The Burning Sea
by Hope Madden
Man, understatement makes all the difference.
We don’t often see understated disaster films. The idea seems counterintuitive. We need greedy villains, a swelling orchestra, quick movements, passionate embraces…explosions…tidal waves! Falling rocks! Loud noises!!
John Andreas Andersen is having none of it. Even the imdb plot summary is low-key: An oil platform dramatically goes down on the Norwegian coast, and researchers try to find out what happened when they realize this is just the start of something even more serious.
Ooooo…even more serious.
Andersen is really underselling the dire situation facing his characters in The Burning Sea.
Kristine Kujath Thorp is Sofia, a scientist working with a robotics company in collaboration with Norway’s government and oil industry. She and colleague Arthur (Rolf Kristian Larsen) are called to use their tech to investigate a platform that’s gone down, only to discover an impending disaster worthy of Big Disaster Movie overstatement.
The filmmaker doesn’t avoid every trope with his oil rig catastrophe. The Burning Sea begins intriguingly enough with talking-head style interview, but immediately embraces the typical structure of a Hollywood popcorn muncher.

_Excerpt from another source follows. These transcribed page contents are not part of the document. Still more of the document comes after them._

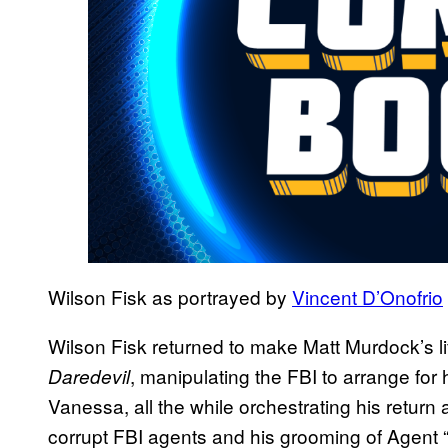
Wilson Fisk as portrayed by
Vincent D’Onofrio
Wilson Fisk returned to make Matt Murdock’s life
, manipulating the FBI to arrange for
Daredevil
Vanessa, all the while orchestrating his return 
corrupt FBI agents and his grooming of Agent “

Still, by scaling everything back a bit Andersen leaves room for his cast to anchor the calamity at sea with honest performances of dimensional characters.
Thorp convinces you that Sofia is made of the stuff that defines heroes, but she does it quietly and without bluster. It’s an interesting approach, one that mirrors Andersen’s and gives the entire film a “based on true events” quality, even though it’s entirely fictional.
Andersen cut his teeth in the industry as a cinematographer, boasting some remarkable work. Morten Tyldum’s 2011 thriller Headhunters, in particular, is gorgeous and incredibly tense. It’s no surprise, then, that The Burning Sea looks great. The film basks in the rugged beauty of the Norwegian seaside before being stricken with the claustrophobic doom of creaking hulls and labyrinthine shipboard ducts.
In many respects, The Burning Sea is just another by-the-numbers disaster flick. But in dialing down the bombast, Anderson’s film creates a level of authenticity that’s much scarier.